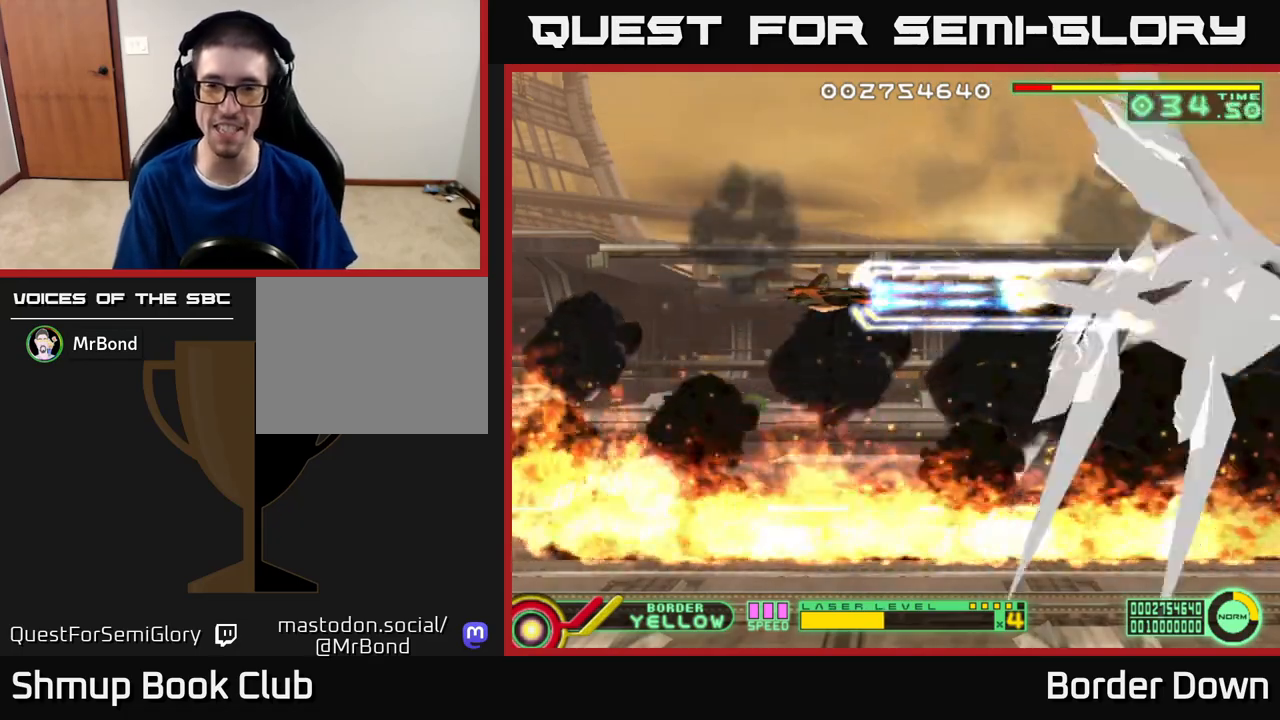
{"buttons": ["A"], "left_stick": "center", "right_stick": "center", "events": []}
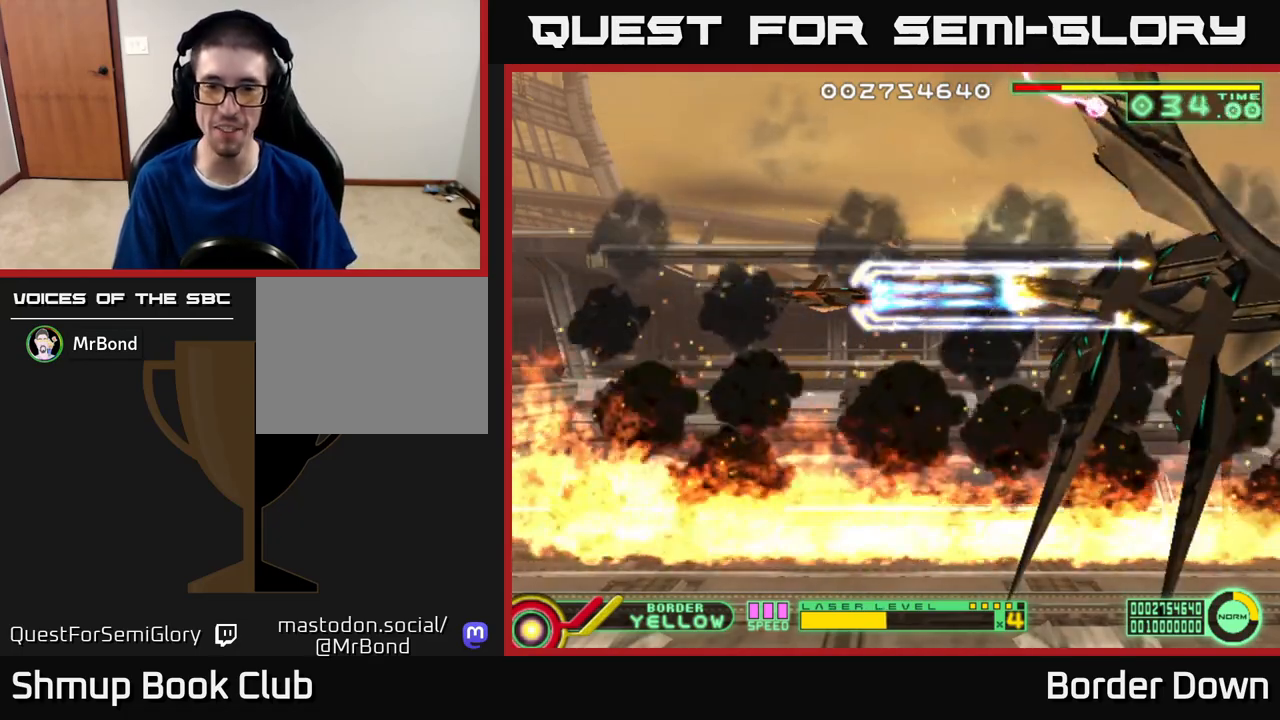
{"buttons": ["A", "X"], "left_stick": "center", "right_stick": "center", "events": [[450, "X", "down"]]}
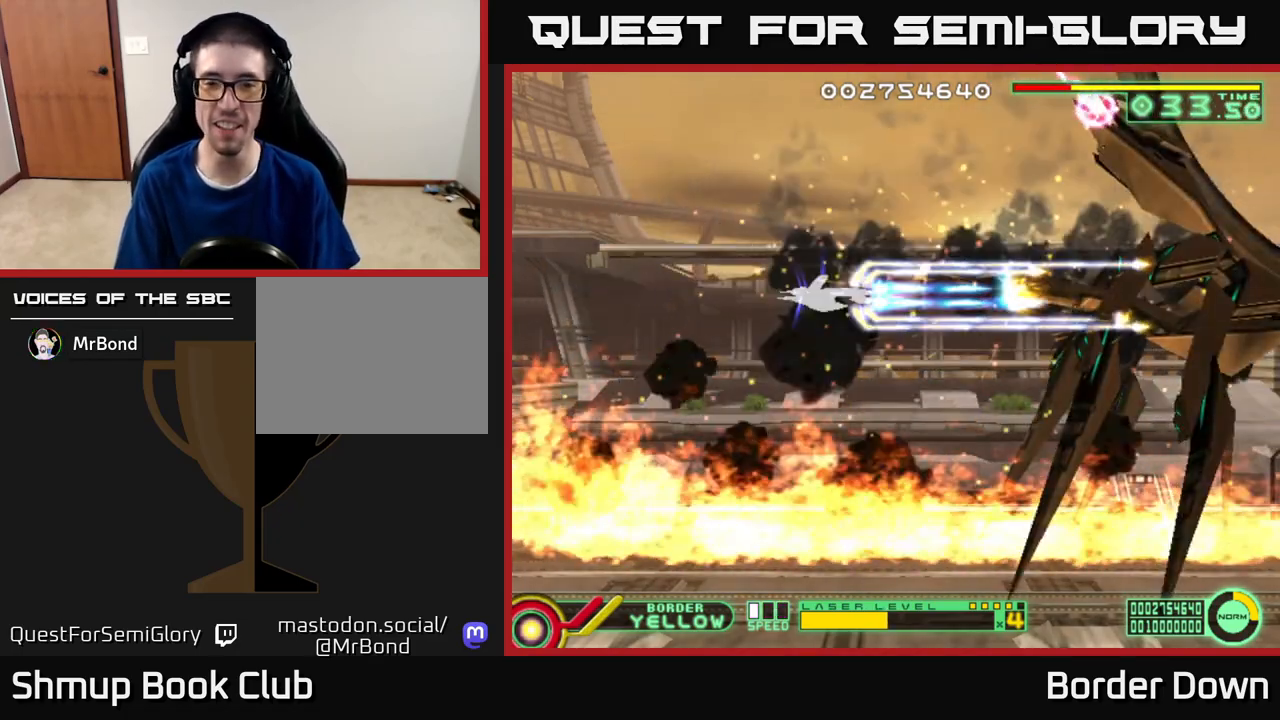
{"buttons": ["A"], "left_stick": "center", "right_stick": "center", "events": [[83, "X", "up"], [167, "X", "down"], [267, "X", "up"]]}
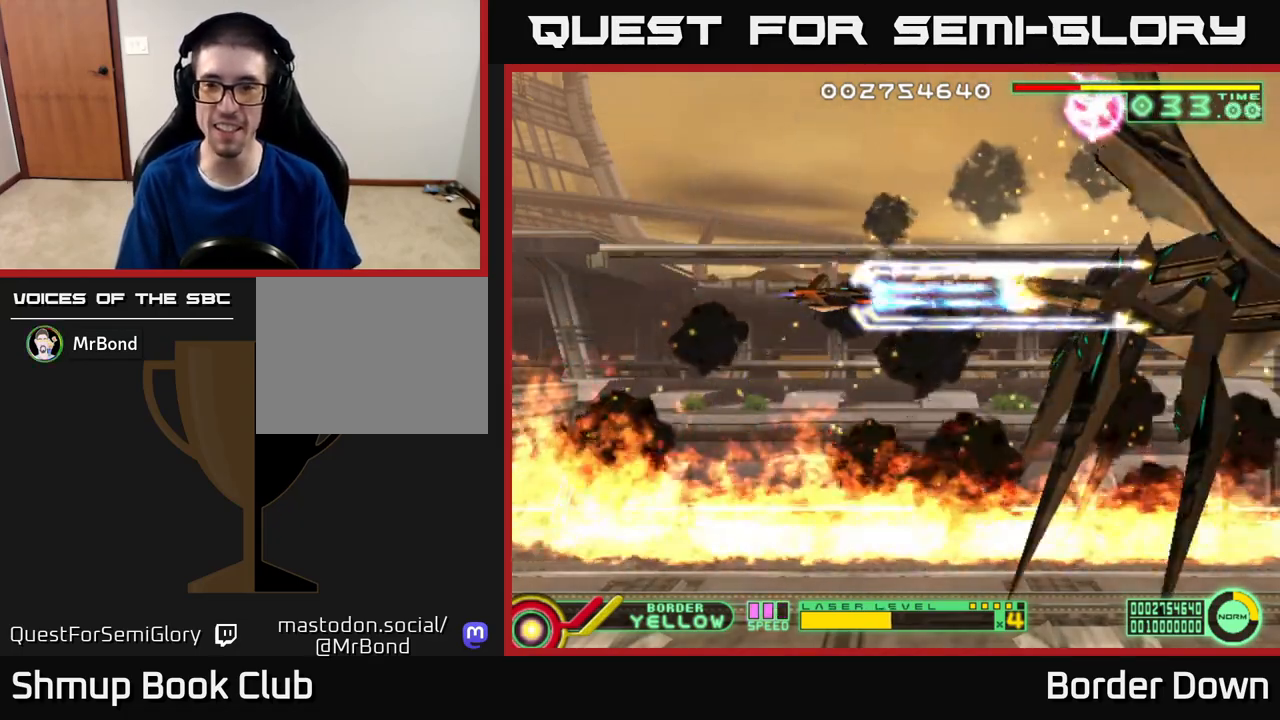
{"buttons": ["A"], "left_stick": "center", "right_stick": "center", "events": []}
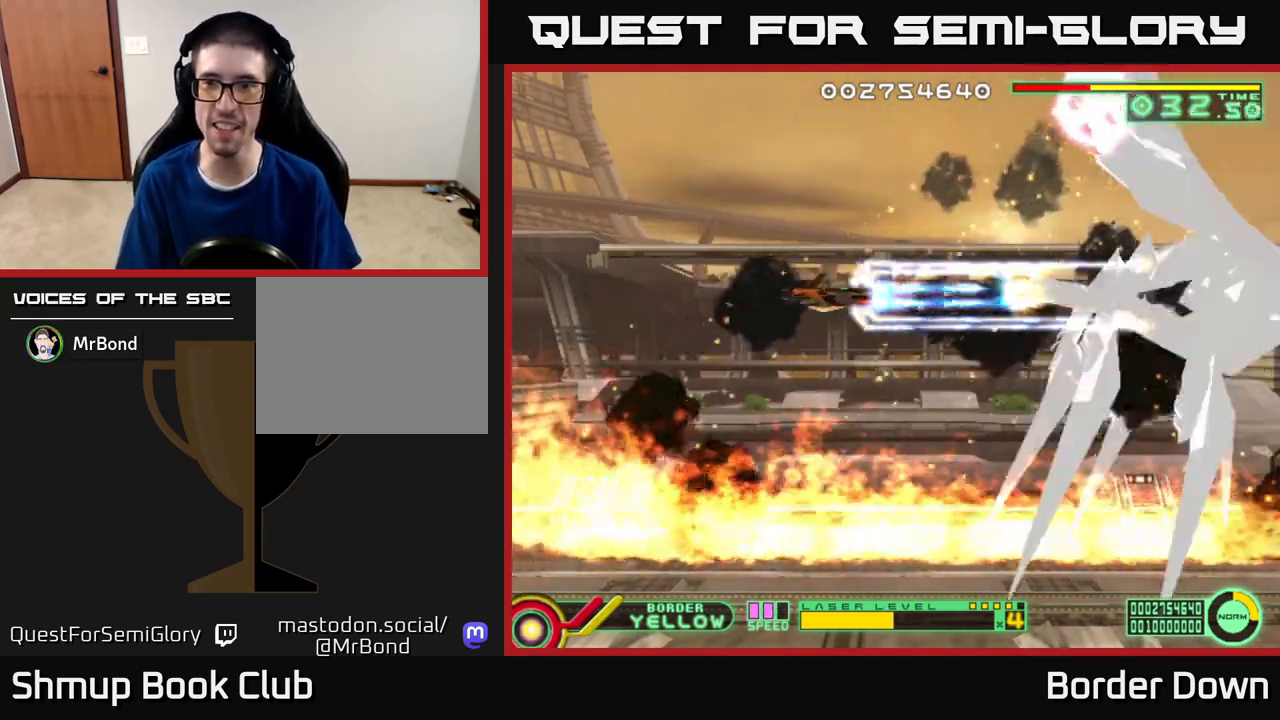
{"buttons": ["A"], "left_stick": "center", "right_stick": "center", "events": []}
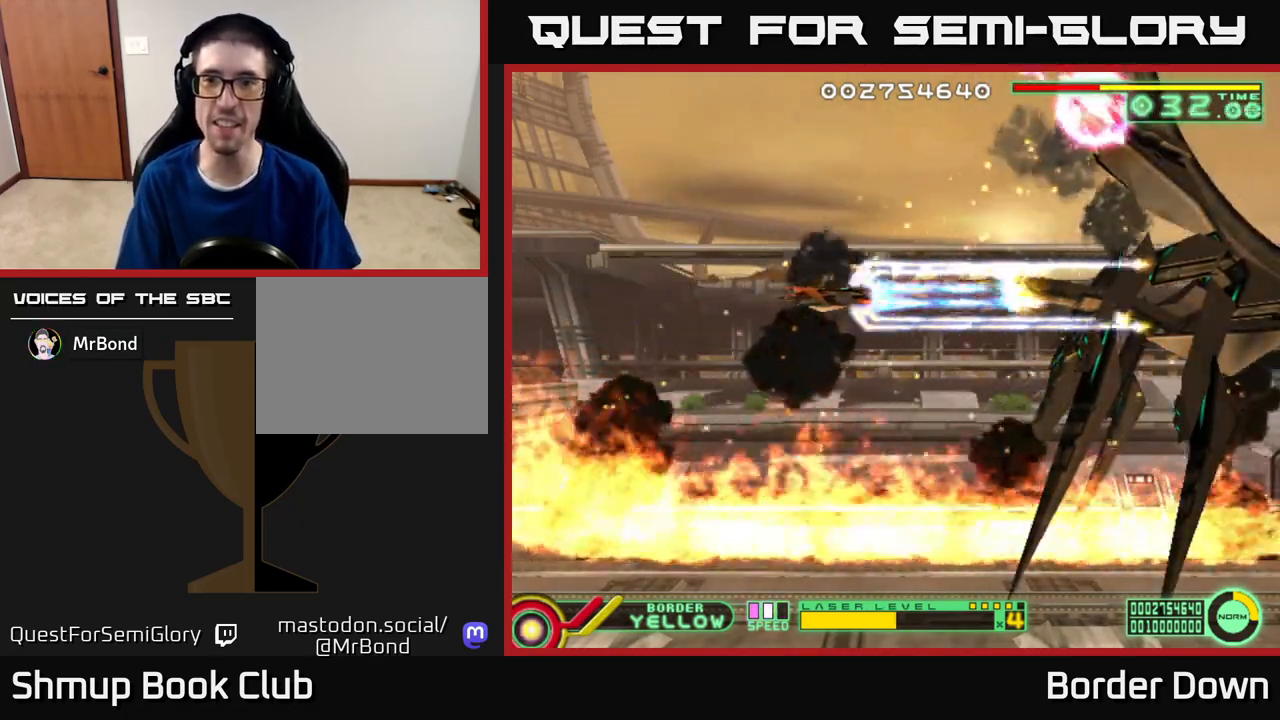
{"buttons": ["A"], "left_stick": "center", "right_stick": "center", "events": [[150, "DPAD_DOWN", "down"], [183, "DPAD_DOWN", "up"]]}
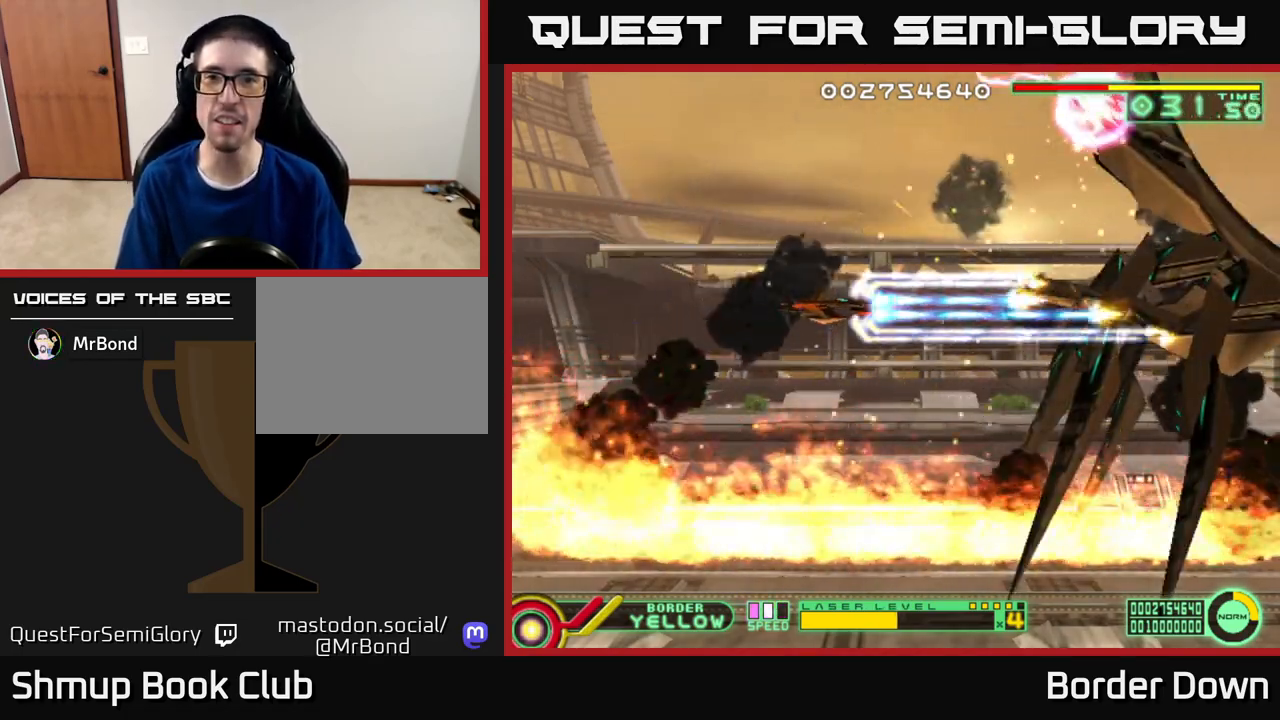
{"buttons": ["A"], "left_stick": "center", "right_stick": "center", "events": [[367, "DPAD_DOWN", "down"], [400, "DPAD_DOWN", "up"]]}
+ + + + + + +
A precise copy of each record, with the images removed, should be output.

{"buttons": ["A"], "left_stick": "center", "right_stick": "center", "events": []}
{"buttons": ["A", "X"], "left_stick": "center", "right_stick": "center", "events": [[450, "X", "down"]]}
{"buttons": ["A"], "left_stick": "center", "right_stick": "center", "events": [[83, "X", "up"], [167, "X", "down"], [267, "X", "up"]]}
{"buttons": ["A"], "left_stick": "center", "right_stick": "center", "events": []}
{"buttons": ["A"], "left_stick": "center", "right_stick": "center", "events": []}
{"buttons": ["A"], "left_stick": "center", "right_stick": "center", "events": [[150, "DPAD_DOWN", "down"], [183, "DPAD_DOWN", "up"]]}
{"buttons": ["A"], "left_stick": "center", "right_stick": "center", "events": [[367, "DPAD_DOWN", "down"], [400, "DPAD_DOWN", "up"]]}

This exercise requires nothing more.